When the ashes settled after the great Chicago Fire, folks looked to assign blame and pointed their fingers at a cow. The English were also looking to fix blame for a fire some two centuries earlier. In early September 1666, a major fire broke out in Pudding Lane in the City of London and within days had destroyed 80 percent of the old city. Accusations were flying in all directions — strangers, the Spanish, Dutch, Irish and most particularly the French, Catholics, even King Charles II.
Enter one Robert Hubert. Hubert was a simple watchmaker who wasn’t quite wound up — and he was a French Catholic. He obligingly confessed to being the culprit, telling authorities he deliberately started the fire in Westminster. He was arrested, but one little problem cropped up: the fire hadn’t even reached Westminster, let alone started there.
When confronted with the fact that the fire originated in a Pudding Lane bakery. Hubert adjusted his story, saying that he had actually started the fire there, tossing a fire grenade through an open window.
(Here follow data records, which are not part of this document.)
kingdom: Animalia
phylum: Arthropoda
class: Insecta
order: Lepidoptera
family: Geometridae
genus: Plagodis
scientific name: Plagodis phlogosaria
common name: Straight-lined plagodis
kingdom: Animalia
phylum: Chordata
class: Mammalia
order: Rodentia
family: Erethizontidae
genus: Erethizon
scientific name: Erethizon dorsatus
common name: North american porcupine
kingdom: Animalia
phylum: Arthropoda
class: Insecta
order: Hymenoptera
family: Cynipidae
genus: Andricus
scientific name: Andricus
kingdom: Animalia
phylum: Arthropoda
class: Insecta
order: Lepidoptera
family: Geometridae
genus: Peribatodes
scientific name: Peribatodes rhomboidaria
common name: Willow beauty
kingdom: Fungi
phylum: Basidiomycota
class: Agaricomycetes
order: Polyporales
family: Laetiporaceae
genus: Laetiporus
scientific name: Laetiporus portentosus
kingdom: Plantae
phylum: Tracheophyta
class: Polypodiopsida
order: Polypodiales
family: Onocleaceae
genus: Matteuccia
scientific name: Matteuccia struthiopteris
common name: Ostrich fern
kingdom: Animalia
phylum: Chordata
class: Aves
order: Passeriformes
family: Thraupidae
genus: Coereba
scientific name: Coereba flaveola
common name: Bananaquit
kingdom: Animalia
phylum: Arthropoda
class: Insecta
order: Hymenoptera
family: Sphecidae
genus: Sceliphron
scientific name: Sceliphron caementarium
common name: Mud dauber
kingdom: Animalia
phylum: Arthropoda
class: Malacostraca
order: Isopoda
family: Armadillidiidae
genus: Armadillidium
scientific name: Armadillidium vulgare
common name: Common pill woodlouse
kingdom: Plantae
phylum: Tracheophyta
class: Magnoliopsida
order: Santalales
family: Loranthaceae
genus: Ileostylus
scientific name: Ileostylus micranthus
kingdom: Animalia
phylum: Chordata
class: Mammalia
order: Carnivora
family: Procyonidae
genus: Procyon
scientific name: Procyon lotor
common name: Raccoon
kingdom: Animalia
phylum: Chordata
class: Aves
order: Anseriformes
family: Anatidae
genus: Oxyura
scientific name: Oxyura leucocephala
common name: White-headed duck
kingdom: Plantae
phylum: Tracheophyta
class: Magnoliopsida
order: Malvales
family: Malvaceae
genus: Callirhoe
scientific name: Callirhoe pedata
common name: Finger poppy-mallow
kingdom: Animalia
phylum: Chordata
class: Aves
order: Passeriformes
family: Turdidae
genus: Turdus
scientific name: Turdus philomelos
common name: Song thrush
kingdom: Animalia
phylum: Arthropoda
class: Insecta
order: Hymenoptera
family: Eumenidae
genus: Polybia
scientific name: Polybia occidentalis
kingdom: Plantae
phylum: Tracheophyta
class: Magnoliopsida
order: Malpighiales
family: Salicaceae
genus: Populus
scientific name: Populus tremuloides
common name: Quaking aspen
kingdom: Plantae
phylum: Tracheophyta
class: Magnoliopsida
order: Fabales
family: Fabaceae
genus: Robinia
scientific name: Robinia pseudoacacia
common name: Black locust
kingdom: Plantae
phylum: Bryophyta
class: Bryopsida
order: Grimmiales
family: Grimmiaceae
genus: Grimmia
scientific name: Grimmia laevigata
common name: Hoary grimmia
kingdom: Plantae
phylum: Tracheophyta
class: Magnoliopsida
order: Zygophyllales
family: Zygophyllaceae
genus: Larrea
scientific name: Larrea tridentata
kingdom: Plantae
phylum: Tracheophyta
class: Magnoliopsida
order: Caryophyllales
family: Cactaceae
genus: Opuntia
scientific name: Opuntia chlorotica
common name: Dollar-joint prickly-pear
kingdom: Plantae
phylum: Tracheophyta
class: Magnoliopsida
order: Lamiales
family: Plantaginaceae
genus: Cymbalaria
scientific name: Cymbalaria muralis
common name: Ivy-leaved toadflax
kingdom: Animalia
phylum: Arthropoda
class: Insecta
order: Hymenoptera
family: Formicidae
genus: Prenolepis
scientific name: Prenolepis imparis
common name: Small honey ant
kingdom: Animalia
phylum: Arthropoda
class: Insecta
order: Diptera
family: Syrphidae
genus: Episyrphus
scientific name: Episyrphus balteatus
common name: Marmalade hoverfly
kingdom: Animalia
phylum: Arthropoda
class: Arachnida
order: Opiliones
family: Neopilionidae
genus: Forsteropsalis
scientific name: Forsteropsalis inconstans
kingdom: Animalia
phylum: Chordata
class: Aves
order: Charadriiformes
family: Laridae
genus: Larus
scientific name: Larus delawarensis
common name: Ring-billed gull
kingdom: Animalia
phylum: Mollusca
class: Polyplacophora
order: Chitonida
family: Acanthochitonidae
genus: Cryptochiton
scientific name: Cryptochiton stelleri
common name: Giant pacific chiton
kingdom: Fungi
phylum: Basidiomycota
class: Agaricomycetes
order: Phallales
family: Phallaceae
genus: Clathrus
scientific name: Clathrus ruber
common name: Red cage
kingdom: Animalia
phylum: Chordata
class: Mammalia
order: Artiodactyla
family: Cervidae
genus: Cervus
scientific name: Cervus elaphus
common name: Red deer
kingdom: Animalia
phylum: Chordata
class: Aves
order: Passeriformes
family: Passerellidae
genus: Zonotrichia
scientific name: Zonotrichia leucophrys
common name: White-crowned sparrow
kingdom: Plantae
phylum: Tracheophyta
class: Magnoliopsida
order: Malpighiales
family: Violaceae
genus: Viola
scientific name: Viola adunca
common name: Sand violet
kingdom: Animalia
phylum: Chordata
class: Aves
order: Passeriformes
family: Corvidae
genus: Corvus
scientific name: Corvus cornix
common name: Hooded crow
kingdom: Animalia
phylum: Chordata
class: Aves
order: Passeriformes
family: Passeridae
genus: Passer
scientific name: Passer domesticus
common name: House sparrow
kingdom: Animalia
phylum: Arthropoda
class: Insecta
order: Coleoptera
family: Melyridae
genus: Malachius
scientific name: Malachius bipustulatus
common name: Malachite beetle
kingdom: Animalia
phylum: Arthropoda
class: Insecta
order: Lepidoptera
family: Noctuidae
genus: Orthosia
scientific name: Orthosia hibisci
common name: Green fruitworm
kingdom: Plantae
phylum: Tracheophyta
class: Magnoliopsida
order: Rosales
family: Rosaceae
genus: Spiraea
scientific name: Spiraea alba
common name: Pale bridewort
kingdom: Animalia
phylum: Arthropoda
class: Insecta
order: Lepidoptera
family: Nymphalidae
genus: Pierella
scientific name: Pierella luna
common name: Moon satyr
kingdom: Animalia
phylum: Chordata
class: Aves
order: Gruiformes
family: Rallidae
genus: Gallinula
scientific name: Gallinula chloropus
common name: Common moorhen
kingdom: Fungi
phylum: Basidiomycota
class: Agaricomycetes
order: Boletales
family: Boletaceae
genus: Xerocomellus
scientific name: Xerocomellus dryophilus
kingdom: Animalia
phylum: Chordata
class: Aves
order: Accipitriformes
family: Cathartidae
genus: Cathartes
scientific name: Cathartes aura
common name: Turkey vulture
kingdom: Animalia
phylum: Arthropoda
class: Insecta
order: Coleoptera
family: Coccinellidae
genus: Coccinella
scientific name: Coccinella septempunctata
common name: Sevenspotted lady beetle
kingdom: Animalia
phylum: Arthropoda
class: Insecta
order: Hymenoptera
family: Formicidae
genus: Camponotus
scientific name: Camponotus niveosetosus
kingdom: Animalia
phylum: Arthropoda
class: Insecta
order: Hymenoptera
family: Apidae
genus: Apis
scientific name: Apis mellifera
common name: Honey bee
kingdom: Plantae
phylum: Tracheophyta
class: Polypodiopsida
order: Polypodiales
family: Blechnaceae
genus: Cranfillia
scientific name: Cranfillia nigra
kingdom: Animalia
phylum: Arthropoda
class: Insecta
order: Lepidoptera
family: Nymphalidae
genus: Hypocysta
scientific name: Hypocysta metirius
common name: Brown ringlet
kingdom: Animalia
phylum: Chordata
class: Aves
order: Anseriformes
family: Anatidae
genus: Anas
What’s more, he did it because he was a French spy in service of the Pope.
Hubert was hauled before the court. His story turned out to be riddled with problems. The bakery had no windows, and Hubert was judged to be so crippled that he could not have thrown the grenade. An even bigger problem: he was not in England when the fire started, according to the testimony of the captain of a Swedish ship who had landed him on English soil two days after the outbreak of the fire.
Nevertheless, the court found Hubert guilty, and on October 27, 1666, he was hanged at Tyburn, London. A year later, the cause of the fire was quietly changed to ‘the hand of God, a great wind and a very dry season.’ Or maybe a cow.
Don’t You Be a Meanie
Oh, Mr. Paganini
Please play my rhapsody
And if you cannot play it won’t you sing it?
And if you can’t sing you simply have to . . .
Mr. Paganini, aka (If You Can’t Sing It) You’ll Have to Swing It became a fixture in Ella Fitzgerald’s repertoire back in the 1930s. The Mr. Paganini to whom she refers is composer and violin virtuoso Niccolo Paganini who was born on October 27, 1782. During the height of his career, the legendary “devil violinist” set all of nineteenth-century Europe into a frenzy. He was a headliner in every major European city. His technical ability was legend, and so was his willingness to flaunt it. His fame as a violinist was equaled by his reputation as a gambler and womanizer.
Alas, his grueling schedule and extravagant lifestyle took their toll, and he suffered from ever increasing health problems. He died in 1840.